--- Available records Enclosed Below ---

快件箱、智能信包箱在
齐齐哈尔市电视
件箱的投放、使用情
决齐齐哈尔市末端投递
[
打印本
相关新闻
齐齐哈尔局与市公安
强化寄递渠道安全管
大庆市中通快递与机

--- End of Enclosed Available records ---

● **Action item**
Exactly reproduce the entries in their entirety.

● **Finished exercise**
快件箱、智能信包箱在
齐齐哈尔市电视
件箱的投放、使用情
决齐齐哈尔市末端投递
[
打印本
相关新闻
齐齐哈尔局与市公安
强化寄递渠道安全管
大庆市中通快递与机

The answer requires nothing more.